Na segunda-feira, quando o coração do monarca D. Pedro I no Brasil (IV em Portugal) chegou a Brasília, o parlamentar, que preside à Comissão Especial Curadora do Senado para o Bicentenário da Independência do Brasil, enviou um ofício ao Presidente, Jair Bolsonaro, pedindo informações sobre os custos totais envolvidos no translado do órgão, dando um prazo até cinco dias.
"Sem prejuízo da relevância das comemorações solenes ao bicentenário da independência, é preciso mais que nunca sinalizar sobriedade e comedimento nos gastos públicos, seja pelo estado de penúria económica generalizada que o país atravessa”, frisou a petição de Rodrigues.
“Seja pelo risco de abuso da máquina pública que ronda o uso político desta solenidade para fins de promoção pessoal em pleno calendário eleitoral", acrescentou o senador.
A relíquia é guardada na igreja da Irmandade de Nossa Senhora da Lapa, no Porto, há 187 anos, mas chegou ao Brasil na segunda-feira (22) e ficará no país até 8 de setembro.
Além da reação do líder da oposição, a presença destes restos mortais de D. Pedro IV gerou protestos públicos de personalidades como a antropóloga e autora de vários livros sobre a história do Brasil Lilia Schwarcz, que escreveu um longo texto no Instagram contra o uso político do coração de D.Pedro.
“Em 1972 veio o corpo de D. Pedro I. Já foi um fiasco pois o corpo do Imperador não coube no jazigo e ficou quatro anos numa mesa. Mas agora é pior: o coração é só emprestado. O órgão morto será saudado como se o próprio D. Pedro — que renunciou em 1831 no auge da sua impopularidade — estivesse de volta”, escreveu.
“Chega a ser grotesco o programa do Governo. Está prevista ainda uma cerimónia no dia 6 de setembro com chefes de Estado dos países de língua portuguesa, com a presença do Presidente de Portugal.
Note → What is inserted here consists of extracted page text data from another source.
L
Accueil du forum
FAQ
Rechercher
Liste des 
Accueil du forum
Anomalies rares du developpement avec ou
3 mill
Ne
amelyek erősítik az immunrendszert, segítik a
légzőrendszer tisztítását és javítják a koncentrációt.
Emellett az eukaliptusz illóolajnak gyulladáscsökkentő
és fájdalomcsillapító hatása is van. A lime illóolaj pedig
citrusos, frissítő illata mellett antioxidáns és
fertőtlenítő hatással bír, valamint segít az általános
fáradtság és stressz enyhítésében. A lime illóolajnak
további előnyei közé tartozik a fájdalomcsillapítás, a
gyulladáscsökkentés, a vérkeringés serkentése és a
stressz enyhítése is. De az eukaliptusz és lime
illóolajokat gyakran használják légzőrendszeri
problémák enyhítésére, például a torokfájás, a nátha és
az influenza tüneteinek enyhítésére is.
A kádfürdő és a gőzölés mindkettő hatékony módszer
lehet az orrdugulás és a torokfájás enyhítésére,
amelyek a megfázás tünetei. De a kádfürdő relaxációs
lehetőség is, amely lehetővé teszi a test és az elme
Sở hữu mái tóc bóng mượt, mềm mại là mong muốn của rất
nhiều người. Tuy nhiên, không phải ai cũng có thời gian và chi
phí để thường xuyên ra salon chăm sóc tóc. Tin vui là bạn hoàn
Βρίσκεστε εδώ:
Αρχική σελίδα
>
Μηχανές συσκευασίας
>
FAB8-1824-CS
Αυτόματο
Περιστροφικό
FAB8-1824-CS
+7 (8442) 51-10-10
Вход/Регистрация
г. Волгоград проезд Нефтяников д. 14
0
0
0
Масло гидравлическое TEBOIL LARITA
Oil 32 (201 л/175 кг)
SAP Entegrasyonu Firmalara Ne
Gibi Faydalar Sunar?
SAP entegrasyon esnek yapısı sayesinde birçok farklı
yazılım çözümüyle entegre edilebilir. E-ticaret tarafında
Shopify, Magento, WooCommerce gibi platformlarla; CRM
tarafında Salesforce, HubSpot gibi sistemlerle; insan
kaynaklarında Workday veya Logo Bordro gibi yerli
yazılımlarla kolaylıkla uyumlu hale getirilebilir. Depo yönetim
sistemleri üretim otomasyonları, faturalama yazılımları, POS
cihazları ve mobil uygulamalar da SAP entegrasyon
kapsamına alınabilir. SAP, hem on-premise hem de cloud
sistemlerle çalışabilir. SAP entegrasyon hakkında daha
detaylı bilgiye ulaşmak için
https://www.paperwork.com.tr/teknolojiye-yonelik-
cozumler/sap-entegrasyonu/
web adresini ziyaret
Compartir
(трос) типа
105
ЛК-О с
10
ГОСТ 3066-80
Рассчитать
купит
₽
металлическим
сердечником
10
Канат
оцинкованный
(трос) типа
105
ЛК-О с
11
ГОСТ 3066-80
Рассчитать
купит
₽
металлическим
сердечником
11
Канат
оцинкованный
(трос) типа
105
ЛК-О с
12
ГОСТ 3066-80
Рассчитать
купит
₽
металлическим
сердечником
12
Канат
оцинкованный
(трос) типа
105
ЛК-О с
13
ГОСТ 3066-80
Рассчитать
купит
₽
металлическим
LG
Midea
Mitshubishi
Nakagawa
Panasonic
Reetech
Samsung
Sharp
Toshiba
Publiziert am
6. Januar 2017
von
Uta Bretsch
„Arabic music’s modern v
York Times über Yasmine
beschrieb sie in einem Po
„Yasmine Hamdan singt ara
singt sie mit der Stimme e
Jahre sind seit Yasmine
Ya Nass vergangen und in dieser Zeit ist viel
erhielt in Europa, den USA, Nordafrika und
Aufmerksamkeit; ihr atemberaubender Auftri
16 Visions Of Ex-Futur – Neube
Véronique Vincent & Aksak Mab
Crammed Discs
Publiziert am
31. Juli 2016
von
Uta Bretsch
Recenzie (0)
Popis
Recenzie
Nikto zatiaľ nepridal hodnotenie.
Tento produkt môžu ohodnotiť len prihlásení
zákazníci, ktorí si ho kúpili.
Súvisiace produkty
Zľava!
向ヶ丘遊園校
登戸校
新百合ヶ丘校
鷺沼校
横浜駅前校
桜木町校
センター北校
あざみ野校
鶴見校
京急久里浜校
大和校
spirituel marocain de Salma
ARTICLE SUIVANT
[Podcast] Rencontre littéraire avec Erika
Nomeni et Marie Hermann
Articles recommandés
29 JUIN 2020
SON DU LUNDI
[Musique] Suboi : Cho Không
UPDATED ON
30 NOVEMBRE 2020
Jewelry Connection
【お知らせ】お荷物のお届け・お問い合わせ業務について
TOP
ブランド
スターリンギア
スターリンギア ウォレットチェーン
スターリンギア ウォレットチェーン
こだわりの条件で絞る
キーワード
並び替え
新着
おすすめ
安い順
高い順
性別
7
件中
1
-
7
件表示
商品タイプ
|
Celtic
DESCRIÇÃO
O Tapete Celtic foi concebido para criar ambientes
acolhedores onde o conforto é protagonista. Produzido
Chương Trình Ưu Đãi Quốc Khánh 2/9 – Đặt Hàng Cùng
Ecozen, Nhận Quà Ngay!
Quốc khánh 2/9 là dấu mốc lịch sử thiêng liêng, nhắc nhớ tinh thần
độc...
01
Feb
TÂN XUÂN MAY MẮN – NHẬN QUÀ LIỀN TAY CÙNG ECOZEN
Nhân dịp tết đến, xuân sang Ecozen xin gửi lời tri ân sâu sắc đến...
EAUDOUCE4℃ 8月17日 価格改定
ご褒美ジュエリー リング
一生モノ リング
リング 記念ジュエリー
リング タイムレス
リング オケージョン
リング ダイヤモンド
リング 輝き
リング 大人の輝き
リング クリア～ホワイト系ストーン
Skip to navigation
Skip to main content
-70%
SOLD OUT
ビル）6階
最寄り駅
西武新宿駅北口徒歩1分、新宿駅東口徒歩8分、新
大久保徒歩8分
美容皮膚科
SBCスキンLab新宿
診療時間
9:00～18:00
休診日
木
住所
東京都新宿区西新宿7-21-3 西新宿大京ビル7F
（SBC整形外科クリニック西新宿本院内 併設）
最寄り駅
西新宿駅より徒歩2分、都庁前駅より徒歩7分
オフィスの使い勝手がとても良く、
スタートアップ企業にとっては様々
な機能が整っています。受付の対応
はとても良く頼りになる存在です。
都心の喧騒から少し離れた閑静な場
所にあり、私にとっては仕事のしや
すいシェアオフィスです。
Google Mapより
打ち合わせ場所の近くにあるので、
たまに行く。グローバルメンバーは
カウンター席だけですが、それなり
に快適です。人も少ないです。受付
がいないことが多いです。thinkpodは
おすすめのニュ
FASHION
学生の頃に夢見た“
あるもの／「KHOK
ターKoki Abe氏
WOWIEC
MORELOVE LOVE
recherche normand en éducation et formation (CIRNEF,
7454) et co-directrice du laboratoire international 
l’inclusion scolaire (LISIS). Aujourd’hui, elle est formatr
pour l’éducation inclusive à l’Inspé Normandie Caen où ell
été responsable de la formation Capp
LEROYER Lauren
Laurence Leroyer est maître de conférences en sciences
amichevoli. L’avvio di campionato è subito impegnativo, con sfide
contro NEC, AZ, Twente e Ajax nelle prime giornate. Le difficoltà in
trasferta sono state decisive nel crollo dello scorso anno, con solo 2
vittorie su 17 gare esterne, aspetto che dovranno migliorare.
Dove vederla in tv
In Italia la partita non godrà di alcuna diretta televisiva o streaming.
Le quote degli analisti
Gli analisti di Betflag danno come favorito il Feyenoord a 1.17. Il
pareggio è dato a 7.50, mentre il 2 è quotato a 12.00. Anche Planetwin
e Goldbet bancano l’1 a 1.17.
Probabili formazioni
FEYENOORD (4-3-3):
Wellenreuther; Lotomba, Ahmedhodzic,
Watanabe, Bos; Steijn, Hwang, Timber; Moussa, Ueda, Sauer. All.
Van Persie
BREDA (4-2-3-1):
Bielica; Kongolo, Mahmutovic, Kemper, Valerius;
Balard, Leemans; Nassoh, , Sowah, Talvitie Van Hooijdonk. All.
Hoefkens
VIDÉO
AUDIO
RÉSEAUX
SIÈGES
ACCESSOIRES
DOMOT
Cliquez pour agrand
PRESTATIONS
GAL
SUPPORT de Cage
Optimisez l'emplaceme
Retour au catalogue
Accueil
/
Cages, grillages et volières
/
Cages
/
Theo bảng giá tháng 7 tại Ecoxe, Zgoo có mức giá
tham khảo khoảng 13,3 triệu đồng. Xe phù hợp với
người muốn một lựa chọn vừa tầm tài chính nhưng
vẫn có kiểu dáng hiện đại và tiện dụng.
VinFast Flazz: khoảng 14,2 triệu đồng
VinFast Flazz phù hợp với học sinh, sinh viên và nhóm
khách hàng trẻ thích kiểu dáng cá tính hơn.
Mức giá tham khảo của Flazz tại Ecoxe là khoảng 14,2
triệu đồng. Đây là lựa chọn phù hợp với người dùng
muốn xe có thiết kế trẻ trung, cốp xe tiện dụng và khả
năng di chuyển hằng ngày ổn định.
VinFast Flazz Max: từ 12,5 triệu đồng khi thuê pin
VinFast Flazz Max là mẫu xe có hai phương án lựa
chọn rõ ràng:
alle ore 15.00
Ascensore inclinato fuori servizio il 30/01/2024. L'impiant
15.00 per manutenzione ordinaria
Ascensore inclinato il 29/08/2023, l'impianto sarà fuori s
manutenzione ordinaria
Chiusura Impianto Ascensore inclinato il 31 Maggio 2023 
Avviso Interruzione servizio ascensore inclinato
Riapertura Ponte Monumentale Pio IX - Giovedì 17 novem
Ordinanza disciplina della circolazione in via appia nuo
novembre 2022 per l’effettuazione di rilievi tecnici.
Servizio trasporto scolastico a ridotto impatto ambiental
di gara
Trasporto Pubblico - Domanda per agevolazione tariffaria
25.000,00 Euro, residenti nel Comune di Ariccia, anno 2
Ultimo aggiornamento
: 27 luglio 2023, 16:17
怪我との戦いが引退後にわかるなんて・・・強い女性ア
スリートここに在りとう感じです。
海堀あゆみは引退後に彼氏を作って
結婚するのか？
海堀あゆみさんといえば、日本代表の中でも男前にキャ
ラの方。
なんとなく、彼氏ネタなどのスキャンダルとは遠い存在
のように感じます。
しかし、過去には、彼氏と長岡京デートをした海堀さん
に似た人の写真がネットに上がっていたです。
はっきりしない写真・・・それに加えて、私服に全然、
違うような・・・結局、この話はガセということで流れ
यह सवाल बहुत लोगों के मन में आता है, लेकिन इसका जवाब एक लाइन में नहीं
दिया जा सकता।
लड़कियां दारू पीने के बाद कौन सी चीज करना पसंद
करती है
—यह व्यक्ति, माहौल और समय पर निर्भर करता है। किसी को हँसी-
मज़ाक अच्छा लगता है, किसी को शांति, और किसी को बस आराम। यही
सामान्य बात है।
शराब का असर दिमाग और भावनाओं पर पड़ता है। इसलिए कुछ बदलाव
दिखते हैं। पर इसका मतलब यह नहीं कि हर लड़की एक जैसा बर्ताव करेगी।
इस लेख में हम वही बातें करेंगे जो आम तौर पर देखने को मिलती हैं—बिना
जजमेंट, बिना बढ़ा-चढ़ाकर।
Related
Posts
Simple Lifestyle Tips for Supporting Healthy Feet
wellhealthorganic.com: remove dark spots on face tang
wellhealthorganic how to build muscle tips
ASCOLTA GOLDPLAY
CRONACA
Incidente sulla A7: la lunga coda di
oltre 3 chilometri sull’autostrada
Vergonha!”, acrescentou na mesma publicação, que apresenta um quadro de D. Pedro pintado por um artista desconhecido em 1834, acrescido da frase “deixe meu coração em paz”.
Luiz Antônio Simas, escritor, professor e historiador brasileiro, usou a sua conta nas redes sociais para ironizar a viagem do órgão, defendendo que “já que o coração de D. Pedro chegou - e considerando que a invasão napoleónica trouxe a corte portuguesa para cá [Brasil] e marcou o início do processo de independência - sugiro que tragam também para as celebrações o pénis de Napoleão Bonaparte.”
A deputada federal de oposição Talíria Petrone escreveu no Twitter que num “Brasil marcado pelo colonialismo e pela falsa abolição, a chegada do coração de D. Pedro I e o empenho do Governo federal em trazê-lo é o retrato do que Bolsonaro fez com o país: ao invés de investir energia nas demandas do povo, insiste em fazer acenos ao passado!”
As redes sociais também foram usadas para divulgar 'memes' (imagens humorísticas) satirizando a viagem e a exposição do órgão, que foi recebido na terça-feira numa cerimónia no Palácio do Planalto pelo Presidente brasileiro, Jair Bolsonaro.
Um 'meme' mostrava uma foto de um frasco vazio e a frase: “dizem que em agradecimento ao coração de D. Pedro, o Planalto [Governo brasileiro] vai enviar a Portugal o cérebro de ‘Bozonaro’. Imagem abaixo.”
Ignorando as críticas da oposição, porém, perfis nas redes sociais que promovem o Presidente brasileiro como “TV Bolsonaro 22” e apoiantes publicaram nesta quarta-feira um vídeo filmado na véspera, quando Bolsonaro recebeu o órgão numa cerimónia oficial com honras de chefe de Estado.
As imagens mostram o Presidente brasileiro com dezenas de crianças que acompanharam a cerimónia de apresentação dos restos mortais de D. Pedro gritando a palavra ‘mito’ ao referirem-se ao chefe de Estado.
Conservado em formol dentro de um recipiente de vidro e, este, dentro de um escrínio de prata dourada, o coração D. Pedro I do Brasil e IV de Portugal, regressará à cidade do Porto em 09 de setembro, ficando novamente em exposição nos dias 10 e 11, antes de voltar a ser guardado a cinco chaves.
Antes de viajar temporariamente para o país sul-americano, que se tornou independente de Portugal em 1822, sob a liderança de D. Pedro que se tornou o primeiro imperador do Brasil, o coração do "rei soldado", foi conservado no Porto desde fevereiro de 1835 e raras vezes saiu do mausoléu da capela-mor da igreja da Lapa.